Parece que fue ayer cuando corríamos en pantalón corto tras una pelota de discutible redondez, ebria de colorido, tan repleta de chichones como un niño travieso. Parece que fue ayer cuando temblábamos de emoción la noche de Reyes, ocultos bajo las sábanas protectoras, temiendo que sus majestades ignorasen nuestra ubicación y nuestros ansiosos deseos. Parece, amigo mío, que fue ayer cuando aquella chiquilla nos desgarró por primera vez el corazón, un desgarro tan demoledor, tan insoportable, que, sin embargo, podía curarse fácilmente con un simple par de tiritas y la palmadita en la espalda de un compañero de aventuras. Parece que fue ayer cuando las primeras luces del alba, de aquella tímida aurora que bosquejaba la vida incipiente, comenzaban a alumbrar el sendero virgen, aún sin hollar. Parece que fue ayer, desde luego, cuando navegábamos encaramados a la proa de aquella inmensa y preciosa nave, la de la esperanza, la del ensueño, y contemplábamos con una radiante sonrisa las riberas tiernas y frondosas del mundo que nos rodeaba.
La ensoberbecida humanidad ha dedicado su entera y frágil existencia a tratar, tozuda y desesperadamente, por todos los medios a su alcance, de retener el tiempo entre los dedos de las manos. Pero apresar las invisibles horas del reloj —majestuoso y enconado rival— es empresa tan inútil y pueril como intentar encadenar el torrente impetuoso de un río desbordado. El tiempo, como fina lluvia de arena, se pavonea ante nosotros con indiferencia, con desprecio, con ensortijada habilidad, con terrible y abrumadora rapidez, y nos brinda escalofriantes muecas socarronas. Las horas del día, impasibles frente a nuestra insignificante y risible presencia, se balancean suspendidas de nuestros sueños, colgadas groseramente de nuestras estúpidas certezas, mortificando el corazón y destruyendo esa absurda y tenaz ilusión de eternidad.

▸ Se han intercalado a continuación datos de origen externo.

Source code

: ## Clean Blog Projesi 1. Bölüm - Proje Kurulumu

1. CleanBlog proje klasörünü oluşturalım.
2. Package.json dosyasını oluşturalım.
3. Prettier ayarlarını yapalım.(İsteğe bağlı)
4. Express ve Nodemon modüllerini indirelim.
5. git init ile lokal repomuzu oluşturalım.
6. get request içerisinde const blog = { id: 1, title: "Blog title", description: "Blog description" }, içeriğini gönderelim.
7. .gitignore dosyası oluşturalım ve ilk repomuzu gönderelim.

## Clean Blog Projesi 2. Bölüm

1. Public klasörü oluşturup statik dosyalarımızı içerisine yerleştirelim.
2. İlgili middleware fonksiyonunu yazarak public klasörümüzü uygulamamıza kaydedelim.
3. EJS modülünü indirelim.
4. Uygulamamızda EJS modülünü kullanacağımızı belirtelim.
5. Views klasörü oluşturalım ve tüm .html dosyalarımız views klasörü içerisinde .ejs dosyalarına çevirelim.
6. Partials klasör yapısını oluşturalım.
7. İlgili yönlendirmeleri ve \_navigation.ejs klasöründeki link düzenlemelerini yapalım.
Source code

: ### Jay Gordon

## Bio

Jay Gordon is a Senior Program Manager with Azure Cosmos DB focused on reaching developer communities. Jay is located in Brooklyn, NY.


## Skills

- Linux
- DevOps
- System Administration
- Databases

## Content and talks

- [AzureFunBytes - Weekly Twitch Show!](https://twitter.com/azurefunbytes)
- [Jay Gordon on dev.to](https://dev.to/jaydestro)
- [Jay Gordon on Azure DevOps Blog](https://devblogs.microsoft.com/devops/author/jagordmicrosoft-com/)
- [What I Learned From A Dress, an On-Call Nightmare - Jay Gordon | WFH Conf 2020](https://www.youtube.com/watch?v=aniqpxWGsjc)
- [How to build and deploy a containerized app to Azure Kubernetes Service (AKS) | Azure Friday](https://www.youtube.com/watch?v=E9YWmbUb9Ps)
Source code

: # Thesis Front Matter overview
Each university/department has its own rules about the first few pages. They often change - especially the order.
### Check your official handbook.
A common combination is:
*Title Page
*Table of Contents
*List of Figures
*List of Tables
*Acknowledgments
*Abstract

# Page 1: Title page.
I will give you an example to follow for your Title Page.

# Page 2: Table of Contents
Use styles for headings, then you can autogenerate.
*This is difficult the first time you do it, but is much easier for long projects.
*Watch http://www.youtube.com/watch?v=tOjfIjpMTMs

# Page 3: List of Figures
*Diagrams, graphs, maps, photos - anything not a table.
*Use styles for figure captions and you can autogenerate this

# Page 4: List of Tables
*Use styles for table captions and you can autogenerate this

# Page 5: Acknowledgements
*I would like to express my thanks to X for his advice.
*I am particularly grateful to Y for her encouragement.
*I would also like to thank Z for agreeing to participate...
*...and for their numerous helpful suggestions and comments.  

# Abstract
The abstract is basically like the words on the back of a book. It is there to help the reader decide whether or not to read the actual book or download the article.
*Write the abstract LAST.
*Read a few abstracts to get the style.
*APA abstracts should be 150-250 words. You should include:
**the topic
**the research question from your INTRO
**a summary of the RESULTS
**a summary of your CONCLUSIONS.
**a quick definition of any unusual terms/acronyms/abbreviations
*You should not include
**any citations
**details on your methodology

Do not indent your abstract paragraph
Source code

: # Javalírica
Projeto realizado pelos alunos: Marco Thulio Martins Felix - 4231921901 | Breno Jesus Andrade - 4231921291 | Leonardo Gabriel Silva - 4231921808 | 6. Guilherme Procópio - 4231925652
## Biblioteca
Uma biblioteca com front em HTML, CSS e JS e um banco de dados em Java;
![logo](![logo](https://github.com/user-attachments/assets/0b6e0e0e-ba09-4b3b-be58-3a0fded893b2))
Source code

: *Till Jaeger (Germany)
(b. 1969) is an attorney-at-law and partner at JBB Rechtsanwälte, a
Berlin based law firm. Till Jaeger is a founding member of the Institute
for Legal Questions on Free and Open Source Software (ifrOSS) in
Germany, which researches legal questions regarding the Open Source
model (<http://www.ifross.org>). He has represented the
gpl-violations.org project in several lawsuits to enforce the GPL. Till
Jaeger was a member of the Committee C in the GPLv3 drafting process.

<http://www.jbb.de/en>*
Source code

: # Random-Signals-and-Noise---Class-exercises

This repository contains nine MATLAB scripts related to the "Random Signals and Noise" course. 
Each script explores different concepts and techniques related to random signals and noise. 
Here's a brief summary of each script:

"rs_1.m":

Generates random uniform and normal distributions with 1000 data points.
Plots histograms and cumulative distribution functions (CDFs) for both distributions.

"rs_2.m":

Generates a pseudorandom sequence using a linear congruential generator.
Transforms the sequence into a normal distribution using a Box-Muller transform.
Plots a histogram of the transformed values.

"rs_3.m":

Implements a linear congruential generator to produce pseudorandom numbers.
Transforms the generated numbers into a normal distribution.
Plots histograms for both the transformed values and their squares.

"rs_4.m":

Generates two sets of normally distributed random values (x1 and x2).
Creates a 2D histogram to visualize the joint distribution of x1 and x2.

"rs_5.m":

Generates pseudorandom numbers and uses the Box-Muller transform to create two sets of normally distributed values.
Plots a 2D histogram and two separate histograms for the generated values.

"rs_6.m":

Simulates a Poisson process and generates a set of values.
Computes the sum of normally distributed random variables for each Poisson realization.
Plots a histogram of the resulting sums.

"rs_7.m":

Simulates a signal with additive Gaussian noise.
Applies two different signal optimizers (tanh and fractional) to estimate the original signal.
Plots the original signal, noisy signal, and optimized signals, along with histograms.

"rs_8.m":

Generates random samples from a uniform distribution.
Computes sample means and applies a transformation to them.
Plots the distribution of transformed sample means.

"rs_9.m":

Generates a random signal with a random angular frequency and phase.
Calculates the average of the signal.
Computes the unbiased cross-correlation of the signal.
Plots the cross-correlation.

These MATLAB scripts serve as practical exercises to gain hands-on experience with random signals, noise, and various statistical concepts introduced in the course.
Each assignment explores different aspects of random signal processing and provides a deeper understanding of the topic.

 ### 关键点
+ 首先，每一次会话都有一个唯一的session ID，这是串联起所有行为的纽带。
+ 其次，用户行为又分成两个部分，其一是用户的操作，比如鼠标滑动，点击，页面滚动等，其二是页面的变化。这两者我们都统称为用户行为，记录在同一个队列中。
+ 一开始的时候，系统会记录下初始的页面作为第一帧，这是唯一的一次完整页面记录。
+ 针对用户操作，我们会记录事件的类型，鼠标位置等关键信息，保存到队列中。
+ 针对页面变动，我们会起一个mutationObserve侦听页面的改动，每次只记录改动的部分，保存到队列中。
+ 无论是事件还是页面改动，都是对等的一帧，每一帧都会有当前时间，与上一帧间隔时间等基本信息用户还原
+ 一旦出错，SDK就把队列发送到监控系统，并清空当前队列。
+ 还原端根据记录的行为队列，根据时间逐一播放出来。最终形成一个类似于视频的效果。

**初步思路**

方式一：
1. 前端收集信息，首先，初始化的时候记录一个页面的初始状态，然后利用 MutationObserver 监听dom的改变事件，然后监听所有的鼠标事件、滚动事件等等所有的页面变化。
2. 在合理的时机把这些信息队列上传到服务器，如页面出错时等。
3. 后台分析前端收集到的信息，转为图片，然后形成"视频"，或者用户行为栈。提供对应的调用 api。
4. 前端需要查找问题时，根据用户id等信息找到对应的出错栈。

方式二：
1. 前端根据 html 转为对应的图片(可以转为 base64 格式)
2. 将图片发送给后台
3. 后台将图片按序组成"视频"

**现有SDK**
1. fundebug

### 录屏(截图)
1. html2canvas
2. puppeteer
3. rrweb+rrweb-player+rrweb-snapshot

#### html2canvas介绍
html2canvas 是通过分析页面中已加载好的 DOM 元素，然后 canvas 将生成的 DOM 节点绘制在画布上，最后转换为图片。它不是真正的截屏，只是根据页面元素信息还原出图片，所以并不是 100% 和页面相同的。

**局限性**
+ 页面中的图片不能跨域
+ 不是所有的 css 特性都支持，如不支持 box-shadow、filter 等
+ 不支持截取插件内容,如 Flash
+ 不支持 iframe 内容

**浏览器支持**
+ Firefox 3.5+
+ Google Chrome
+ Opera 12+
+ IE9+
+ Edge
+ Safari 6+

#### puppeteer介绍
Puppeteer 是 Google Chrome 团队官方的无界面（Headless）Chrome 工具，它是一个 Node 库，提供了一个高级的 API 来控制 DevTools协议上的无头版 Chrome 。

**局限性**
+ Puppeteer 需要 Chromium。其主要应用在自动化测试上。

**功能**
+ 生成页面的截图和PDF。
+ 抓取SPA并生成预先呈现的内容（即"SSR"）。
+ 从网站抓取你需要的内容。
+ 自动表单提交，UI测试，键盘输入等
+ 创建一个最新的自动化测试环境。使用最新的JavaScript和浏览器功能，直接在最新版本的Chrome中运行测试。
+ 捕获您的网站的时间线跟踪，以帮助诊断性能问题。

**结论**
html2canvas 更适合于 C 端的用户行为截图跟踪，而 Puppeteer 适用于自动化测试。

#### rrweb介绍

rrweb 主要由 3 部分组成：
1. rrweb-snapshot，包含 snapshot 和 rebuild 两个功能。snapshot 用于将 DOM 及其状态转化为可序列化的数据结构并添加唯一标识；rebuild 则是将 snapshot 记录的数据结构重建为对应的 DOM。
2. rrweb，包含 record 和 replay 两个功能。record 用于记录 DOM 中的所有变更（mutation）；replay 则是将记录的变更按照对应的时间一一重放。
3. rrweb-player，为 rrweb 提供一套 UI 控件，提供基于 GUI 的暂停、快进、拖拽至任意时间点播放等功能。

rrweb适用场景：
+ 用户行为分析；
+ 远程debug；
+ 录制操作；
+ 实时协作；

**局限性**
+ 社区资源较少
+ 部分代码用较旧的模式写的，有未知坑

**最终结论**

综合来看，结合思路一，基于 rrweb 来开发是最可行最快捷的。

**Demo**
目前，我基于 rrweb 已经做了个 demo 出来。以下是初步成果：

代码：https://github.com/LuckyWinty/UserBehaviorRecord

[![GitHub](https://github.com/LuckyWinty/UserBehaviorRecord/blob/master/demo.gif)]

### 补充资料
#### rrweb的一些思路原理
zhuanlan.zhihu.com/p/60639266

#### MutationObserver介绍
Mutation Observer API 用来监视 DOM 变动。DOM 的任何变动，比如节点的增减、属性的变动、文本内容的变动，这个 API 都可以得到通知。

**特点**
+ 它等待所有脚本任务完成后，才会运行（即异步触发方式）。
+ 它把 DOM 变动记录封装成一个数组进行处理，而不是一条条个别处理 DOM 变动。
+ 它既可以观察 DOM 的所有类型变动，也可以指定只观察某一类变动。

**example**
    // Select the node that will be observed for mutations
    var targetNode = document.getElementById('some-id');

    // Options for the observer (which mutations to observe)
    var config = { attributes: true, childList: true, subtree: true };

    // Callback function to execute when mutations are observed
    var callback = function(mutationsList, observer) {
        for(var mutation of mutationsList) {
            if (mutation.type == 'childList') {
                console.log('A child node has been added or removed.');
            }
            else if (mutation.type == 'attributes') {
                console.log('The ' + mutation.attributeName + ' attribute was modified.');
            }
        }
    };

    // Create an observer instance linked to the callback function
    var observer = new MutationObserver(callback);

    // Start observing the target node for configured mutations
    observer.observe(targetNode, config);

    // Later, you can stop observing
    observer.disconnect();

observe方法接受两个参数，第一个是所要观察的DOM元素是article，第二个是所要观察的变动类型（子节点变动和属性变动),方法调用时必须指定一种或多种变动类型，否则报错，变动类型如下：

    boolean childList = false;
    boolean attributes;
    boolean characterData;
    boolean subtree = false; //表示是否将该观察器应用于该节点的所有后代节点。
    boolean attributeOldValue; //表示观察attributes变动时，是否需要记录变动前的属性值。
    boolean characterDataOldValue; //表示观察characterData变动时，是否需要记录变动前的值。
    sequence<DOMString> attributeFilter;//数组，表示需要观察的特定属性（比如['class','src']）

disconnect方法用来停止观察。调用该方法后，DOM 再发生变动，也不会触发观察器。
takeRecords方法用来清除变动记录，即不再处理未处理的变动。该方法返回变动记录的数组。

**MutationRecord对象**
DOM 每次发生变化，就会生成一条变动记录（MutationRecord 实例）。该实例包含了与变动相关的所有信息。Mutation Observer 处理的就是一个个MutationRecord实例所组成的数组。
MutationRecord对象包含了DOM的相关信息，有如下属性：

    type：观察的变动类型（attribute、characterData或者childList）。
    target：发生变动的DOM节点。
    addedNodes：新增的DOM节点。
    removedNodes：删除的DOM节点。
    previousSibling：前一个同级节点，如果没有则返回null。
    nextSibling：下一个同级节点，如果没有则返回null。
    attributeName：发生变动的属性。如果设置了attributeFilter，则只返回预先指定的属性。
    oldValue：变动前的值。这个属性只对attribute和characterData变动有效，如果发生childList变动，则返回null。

Ha mutado la música, ha mutado la tecnología, el aire que respiramos, las fronteras, la cortesía, el tapiz azafranado del horizonte, el modo de comunicarnos, la forma de viajar, el instante en que nos sumergíamos en un abrazo, la mirada amorosa de nuestra pareja, el llanto de los niños, el arrabal de la ciudad, el itinerario de nuestros paseos, el vuelo y la migración de las aves, la temperatura de los otoños, el color vivo de la imaginación, el desenlace de nuestras novelas, el terciopelo que cubría la infancia, las palabras de aliento y el sabor del café. Ha mutado el universo, estrechando sus lazos de cáñamo.
Parece que fue ayer cuando usted brincaba con gozo y desenfado tras una pelota, entre un ruidoso enjambre de chiquillos agitados y risueños. Pero los años se han deslizado con espantoso vértigo por un tortuoso tobogán de cristal, se han desgranado ante nuestros ojos atónitos con incomprensible y aterradora premura, y hoy se apoya usted dolorosamente en un bastón de madera. En algún rincón desconocido, oculto a las miradas, a la sensatez, en alguna brecha disimulada y profunda del muro, como una trampa siniestra, en algún confuso y laberíntico camino… En algún lugar, amiga mía, quedó extraviada para siempre nuestra juventud.